[DOCUMENT EXTRACT — start]
Not to be outdone, downtown Brooklyn also boasts some recent hotel activity. Located on a busy stretch connecting Flatbush Avenue to the Manhattan Bridge, the 174-room Dazzler Brooklyn opened last August.
Falling back on the industrial-chic design scheme, the property, which is the first in the U.S. under Argentina-based Fen Hotels’ Dazzler brand, offsets the freneticism outside with soothing blues and greens in the lobby.
A little closer to the Barclays Center arena, InterContinental Hotels Group introduced its Even Hotels wellness-oriented brand to the borough in late August.
The 202-room hotel is looking to appeal to workout fiends and revelers alike, with amenities such as a two-story “green wall” of live plants in its gym and beer from the Brooklyn Brewery.
The New York Marriott at the Brooklyn Bridge finished large-scale renovations earlier this year and put $43 million into updates. At 665 rooms, the hotel, which was built in 1998, is the borough’s largest.
[DOCUMENT EXTRACT — finish]
Reproduce the stretch of the Brooklyn hotels text from "The New York" through "the borough’s largest.", swapping "renovations" for "refurbishments".
[PROVIDED RECORDS — start]
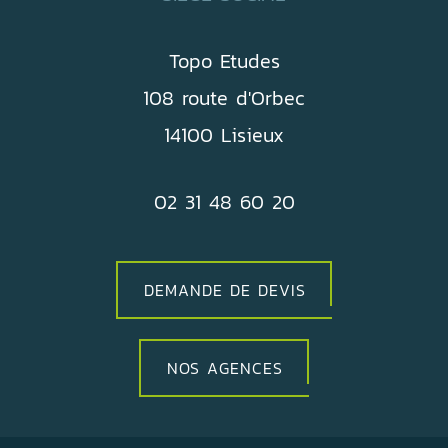
Topo Etudes
108 route d'Orbec
14100 Lisieux
02 31 48 60 20
DEMANDE DE DEVIS
NOS AGENCES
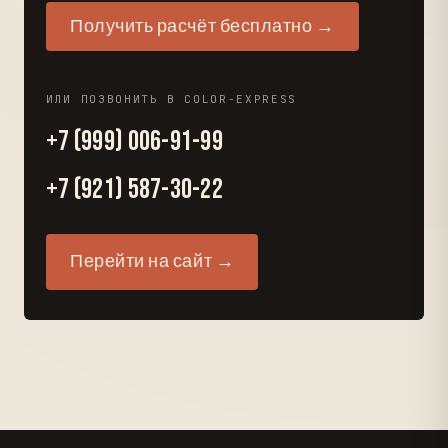
Получить расчёт бесплатно →
ИЛИ ПОЗВОНИТЬ В COLOR-EXPRESS
+7 (999) 006-91-99
+7 (921) 587-30-22
Перейти на сайт →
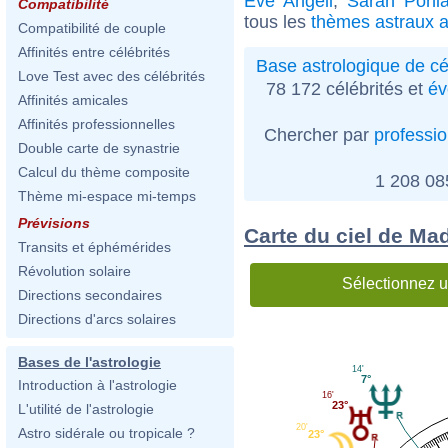
Eve Angeli
,
Sarah Ponia
Compatibilité
tous les
thèmes astraux a
Compatibilité de couple
Affinités entre célébrités
Base astrologique de cé
Love Test avec des célébrités
78 172 célébrités et
év
Affinités amicales
Affinités professionnelles
Chercher par
professi
Double carte de synastrie
Calcul du thème composite
1 208 0
Thème mi-espace mi-temps
Prévisions
Carte du ciel de Mad
Transits et éphémérides
Révolution solaire
Sélectionnez u
Directions secondaires
Directions d'arcs solaires
Bases de l'astrologie
14'
7°
Introduction à l'astrologie
16'
23°
L'utilité de l'astrologie
20'
Astro sidérale ou tropicale ?
23°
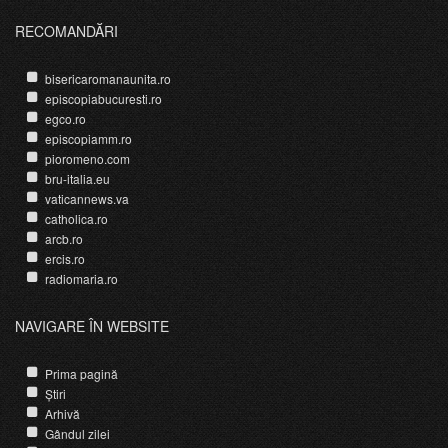
RECOMANDĂRI
bisericaromanaunita.ro
episcopiabucuresti.ro
egco.ro
episcopiamm.ro
pioromeno.com
bru-italia.eu
vaticannews.va
catholica.ro
arcb.ro
ercis.ro
radiomaria.ro
NAVIGARE ÎN WEBSITE
Prima pagină
Știri
Arhivă
Gândul zilei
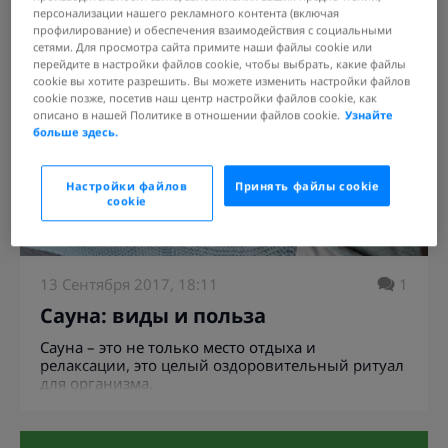
персонализации нашего рекламного контента (включая
профилирование) и обеспечения взаимодействия с социальными
сетями. Для просмотра сайта примите наши файлы cookie или
перейдите в настройки файлов cookie, чтобы выбрать, какие файлы
cookie вы хотите разрешить. Вы можете изменить настройки файлов
cookie позже, посетив наш центр настройки файлов cookie, как
описано в нашей Политике в отношении файлов cookie.
Узнайте
больше здесь.
Настройки файлов
Принять файлы cookie
cookie
13 Сентября 2017, 18:11
1
Сауна: виды и польза
Сауна – это не только место отдыха и
релаксации, это целый оздоровительный ритуал
для организма.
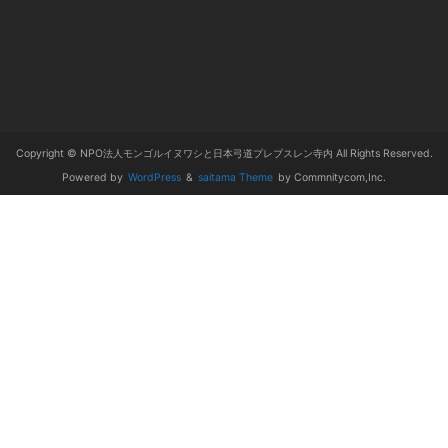
Copyright © NPO法人モンゴルイヌワシと日本弓道プレブスレン寺内 All Rights Reserved.
Powered by
WordPress
&
saitama Theme
by Commnitycom,Inc.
[PROVIDED RECORDS — finish]
**RESPONSE TO THE EXERCISE:**
The New York Marriott at the Brooklyn Bridge finished large-scale refurbishments earlier this year and put $43 million into updates. At 665 rooms, the hotel, which was built in 1998, is the borough’s largest.